As described above, the method of manufacturing a fuel rod for a light water reactor according to the present invention provides a fuel rod for a light water reactor having excellent corrosion resistance because it exhibits sufficient corrosion resistance without heat treatment after resistance welding. It can be easily manufactured in a shorter time than before and can reduce costs, which can greatly contribute to the development of the nuclear industry.

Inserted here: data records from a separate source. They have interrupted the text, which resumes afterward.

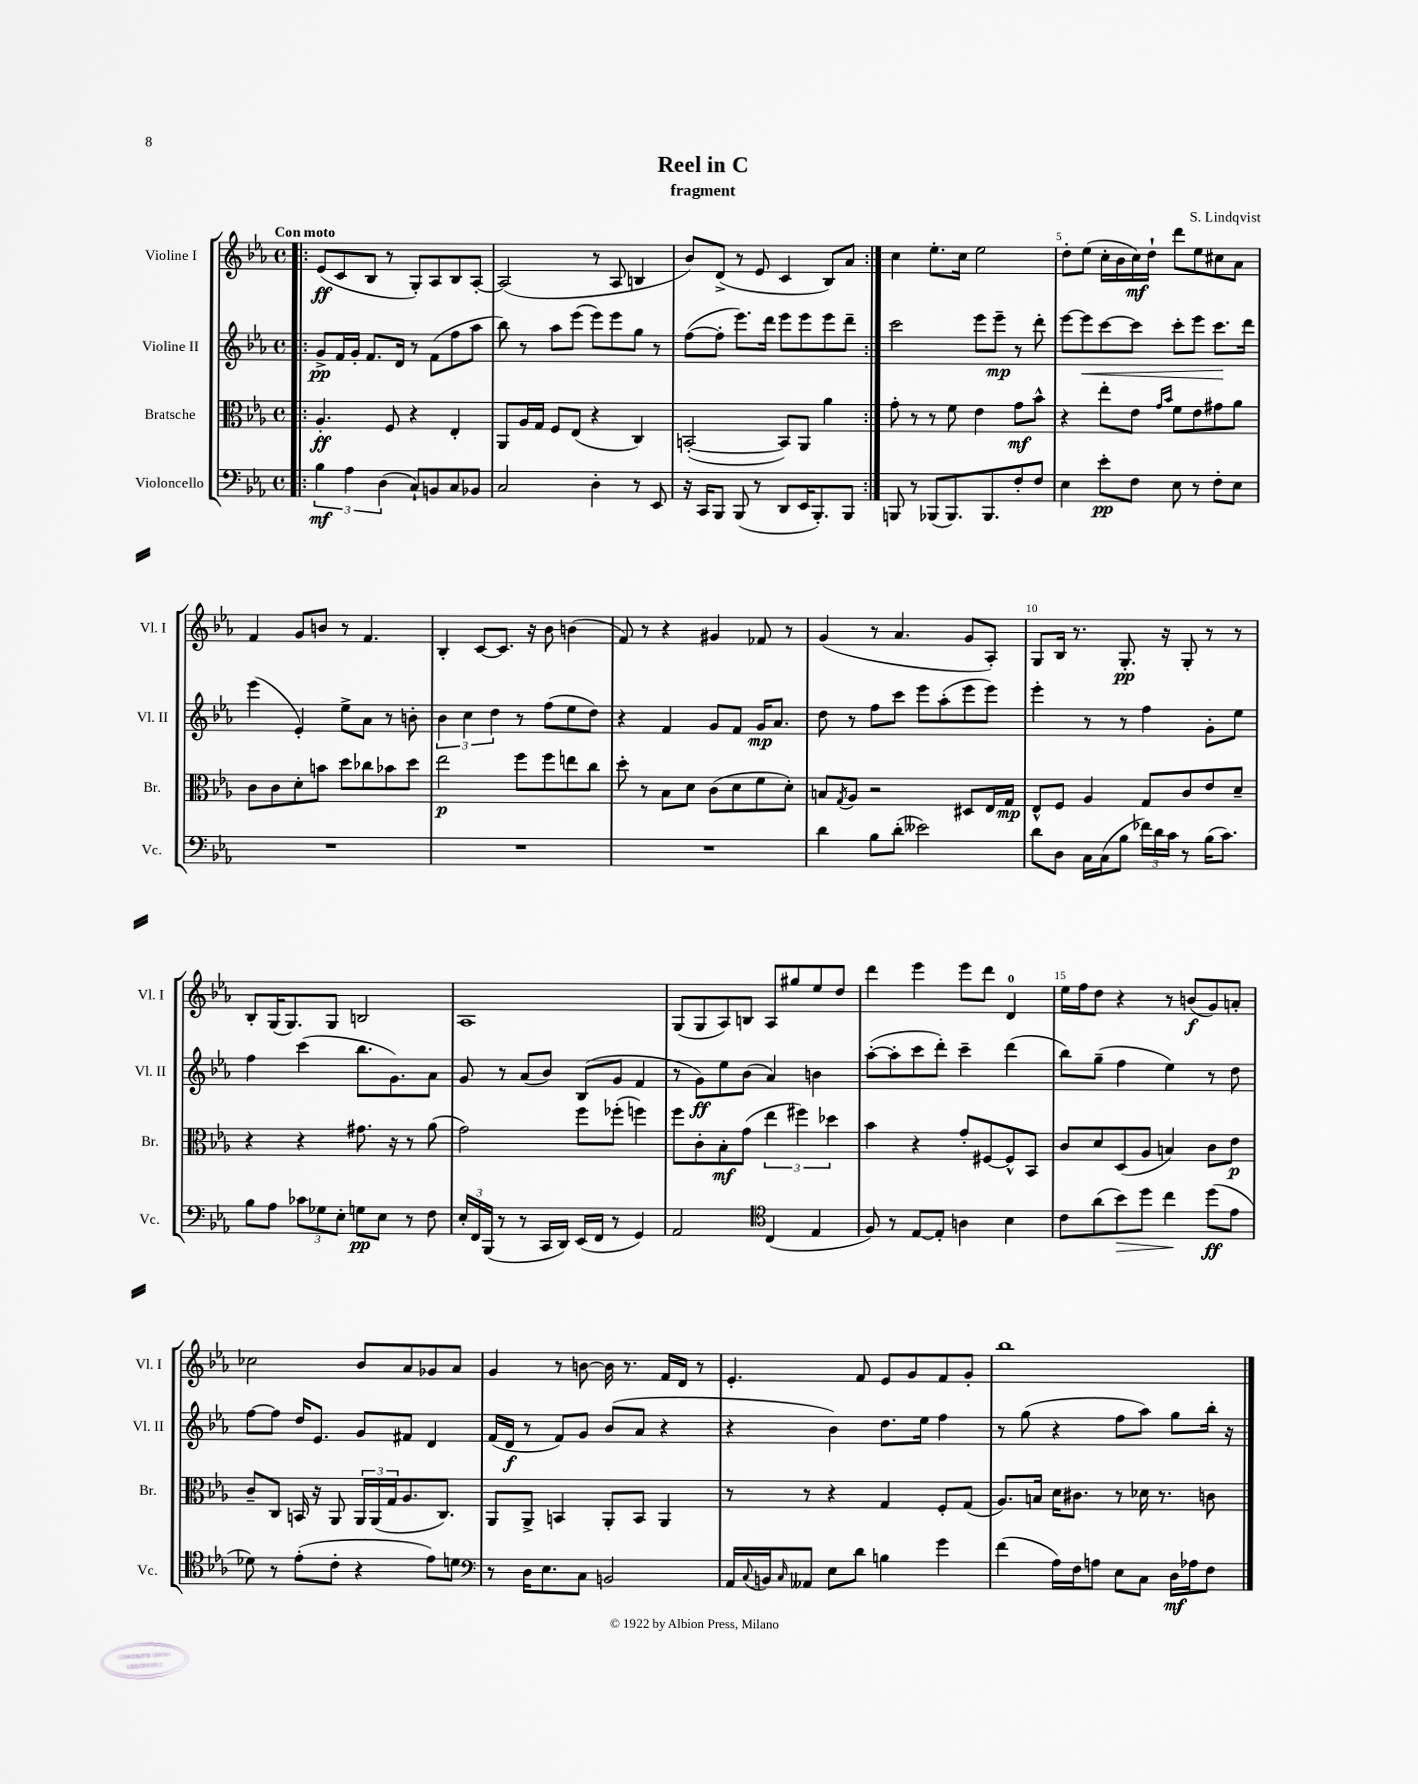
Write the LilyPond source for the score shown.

\header { title = "Reel in C" composer = "S. Lindqvist" subtitle = "fragment" }
<<
\new StaffGroup <<
\new Staff = "s0" \with { instrumentName = "Violine I" shortInstrumentName = "Vl. I" } {
    \clef treble \key ees \major \defaultTimeSignature \time 4/4 \tempo "Con moto"
    \repeat volta 2 { \bar ".|:" ees'8\ff( c'8 bes8 r8 g8-.) aes8 bes8 aes8~-. |
    aes2( r8 aes8 b4 |
    bes'8) d'8->( r8 ees'8 c'4 bes8) aes'8 | }
    c''4 ees''8.-. c''16 ees''2 |
    d''8-. ees''8( c''16-. bes'16 c''16\mf) d''16-! d'''8 ees''8 cis''8 aes'8 |
    f'4 g'8 b'8 r8 f'4. |
    bes4-. c'8~ c'8. r16 bes'8 b'4( |
    f'8) r8 r4 gis'4 fes'8 r8 |
    g'4( r8 aes'4. g'8 aes8-.) |
    g8 bes16 r8. g8.-.\pp r16 g8-. r8 r8 |
    bes8-. g16( g8.) g8 b2 |
    aes1 |
    g8( g8 aes8) b8 aes8 gis''8 ees''8 d''8 |
    d'''4 ees'''4 ees'''8 d'''8 d'4-0 |
    ees''16 f''16 d''8 r4 r8 b'8\f( g'8) a'8-. |
    ces''2 bes'8 aes'8 ges'8 aes'8 |
    g'4 r8 b'8~ b'16 r8. f'16 d'16 r8 |
    ees'4.-. f'8 ees'8 g'8 f'8 g'8-. |
    bes''1 \bar "|." |
}
\new Staff = "s1" \with { instrumentName = "Violine II" shortInstrumentName = "Vl. II" } {
    \clef treble \key ees \major \defaultTimeSignature \time 4/4
    \repeat volta 2 { \bar ".|:" g'8->\pp f'16 g'16-. f'8. d'16 r8 f'8( f''8 aes''8 |
    bes''8) r8 aes''8 ees'''8( ees'''8) ees'''8 g''8 r8 |
    f''8~( f''8-. ees'''8.) d'''16 ees'''8 ees'''8 ees'''8 d'''8-- | }
    c'''2 ees'''8 ees'''8--\mp r8 d'''8-. |
    ees'''8~ ees'''8\< c'''8~ c'''8 c'''8-. ees'''8 c'''8.\! d'''16 |
    ees'''4( ees'4-.) ees''8-> aes'8 r8 b'8-. |
    \tuplet 3/2 { bes'4 c''4 d''4 } r8 f''8( ees''8 d''8) |
    r4 f'4 g'8 f'8 g'16\mp aes'8. |
    d''8 r8 f''8 c'''8 ees'''8 aes''8-.( ees'''8 ees'''8) |
    ees'''4-. r8 r8 f''4 g'8-. ees''8 |
    f''4 c'''4( bes''8. g'8.) aes'8 |
    g'8 r8 aes'8( bes'8) bes8( g'8 f'4 |
    r8 g'8\ff) ees''8 bes'8( aes'4) b'4 |
    aes''8~-.( aes''8-. c'''8 d'''8-.) c'''4-- d'''4( |
    bes''8) g''8--( f''4 ees''4) r8 d''8 |
    f''8~ f''8 d''16 ees'8. g'8 fis'8 d'4 |
    f'16( d'16\f r8 f'8) g'8 bes'8( aes'8 r4 |
    r4 bes'4) d''8. ees''16 f''4 |
    r8 g''8( r4 f''8 aes''8) g''8 bes''16-. r16 \bar "|." |
}
\new Staff = "s2" \with { instrumentName = "Bratsche" shortInstrumentName = "Br." } {
    \clef alto \key ees \major \defaultTimeSignature \time 4/4
    \repeat volta 2 { \bar ".|:" aes4.-.\ff f8 r4 ees4-. |
    aes,8 aes16 g16 f8 ees8( r4 c4) |
    b,2~-.( b,8) aes,8 aes'4 | }
    g'8-. r8 r8 f'8 ees'4 g'8\mf bes'8-^ |
    r4 ees''8-. ees'8 \grace { g'16 bes'16 } f'8 ees'8 gis'8 aes'8 |
    c'8 c'8 d'8-. b'8 d''8 ces''8 bes'8 d''8 |
    ees''2\p f''8 f''8 e''8 c''8 |
    d''8-. r8 bes8 d'8 c'8( d'8 f'8 d'8-.) |
    b8 \acciaccatura { g8 } aes8 r2 dis8 ees16 g16\mp |
    ees8-^ f8 aes4 g8 c'8 ees'8 d'8-- |
    r4 r4 gis'8. r16 r8 aes'8( |
    g'2) f''8 fes''8-.( f''4) |
    f''8 c'8-. bes8-.\mf g'8( \tuplet 3/2 { ees''4 fis''4) des''4 } |
    bes'4 r4 g'8-. fis8~ fis8-^ bes,8 |
    c'8 d'8 d8( aes8 b4) c'8 ees'8\p |
    c'8-- c8 b,16 r16 aes,8 \tuplet 3/2 { aes,16 aes,16( g16 } aes8. c8.) |
    aes,8 aes,8-> b,4 aes,8-. b,8 aes,4 |
    r8 r8 r4 g4 f8-. g8( |
    aes8.) b16 d'16 cis'8. r8 des'16 r8. c'8 \bar "|." |
}
\new Staff = "s3" \with { instrumentName = "Violoncello" shortInstrumentName = "Vc." } {
    \clef bass \key ees \major \defaultTimeSignature \time 4/4
    \repeat volta 2 { \bar ".|:" \tuplet 3/2 { bes4\mf aes4 d4( } c8-!) b,8 c8 bes,8 |
    c2 d4-. r8 ees,8 |
    r16 c,16 bes,,8 bes,,8( r8 d,8 ees,16 bes,,8.-.) bes,,8 | }
    b,,8 r8 bes,,8( bes,,8.) bes,,8. f8-. f8 |
    ees4 ees'8-.\pp f8 ees8 r8 f8-. ees8 |
    R1 |
    R1 |
    R1 |
    d'4 bes8 d'8-.( eeses'2) |
    d'8 d8 c16 c16( bes8 \tuplet 3/2 { fes'16) d'16 c'16 } r8 bes16( c'8.) |
    bes8 aes8 \tuplet 3/2 { ces'8 ges8 ees8-. } g8\pp ees8 r8 f8 |
    \tuplet 3/2 { ees16-. f,16 bes,,16( } r8 r8 c,16 d,16) ees,16( f,16 r8 g,4) |
    aes,2 \clef tenor c4( ees4 |
    f8) r8 ees8~ ees8-. a4 bes4 |
    c'8 aes'8( bes'8\>) d''8 c''4\! d''8\ff( ees'8 |
    des'8) r8 ees'8-.( c'8-. r4 ees'8) d'8 |
    \clef bass r8 d16 ees8. c8 b,2 |
    aes,16 \appoggiatura { c8 } b,16 \grace { c16 } aeses,8 ees8 d'8 b4 g'4 |
    f'4( aes16) f16 a8 ees8 c8 d16\mf aes16 f8 \bar "|." |
}
>>
>>
\layout { \context { \Score \override BarNumber.break-visibility = ##(#f #t #t) barNumberVisibility = #(every-nth-bar-number-visible 5) } }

[Brief description of the drawings]

FIG. 1 is an explanatory sectional view for resistance welding a fuel rod for a light water reactor.

[Explanation of symbols]

 DESCRIPTION OF SYMBOLS 1 Coated tube 2 End plug 3 Chuck 4 Chamber 5 Push rod 6 Gas inlet 7 Electrode

Claims (3)

[Claims] 1. Nb: 0.4 to 1.2% by weight, Sn:
A uranium oxide fuel pellet is filled inside a cladding tube made of a zirconium alloy having a composition of 0.7 to 1.1% by weight and Fe: 0.08 to 0.24% by weight, the balance being Zr and unavoidable impurities. And the both ends of the cladding tube were Sn: 1.2.
To 1.7% by weight, Fe: 0.18 to 0.24% by weight, C
r: 0.07 to 0.13% by weight (however, Fe + Cr:
0.28 to 0.37% by weight), and the remainder is sealed with an end plug made of a zirconium alloy having a composition consisting of Zr and unavoidable impurities, and then the cladding tube and the end plug are sealed by resistance welding. A method for producing a fuel rod for a light water reactor, comprising: 2. Nb: 0.4 to 1.2% by weight, Sn:
From a zirconium alloy having a composition of 0.7 to 1.1% by weight, Fe: 0.08 to 0.24% by weight, Cr: 0.08 to 0.12% by weight, with the balance being Zr and unavoidable impurities. Uranium oxide fuel pellets are filled in the cladding tube, and both ends of the cladding tube are Sn: 1.2 to 1.7% by weight, F
e: 0.18-0.24% by weight, Cr: 0.07-0.
13% by weight (Fe + Cr: 0.28 to 0.37
% By weight), the remainder being sealed with a plug made of a zirconium alloy having a composition consisting of Zr and unavoidable impurities, and then sealing the cladding tube and the plug by resistance welding. Fuel rod manufacturing method. 3. A fuel rod for a light water reactor produced by the method according to claim 1.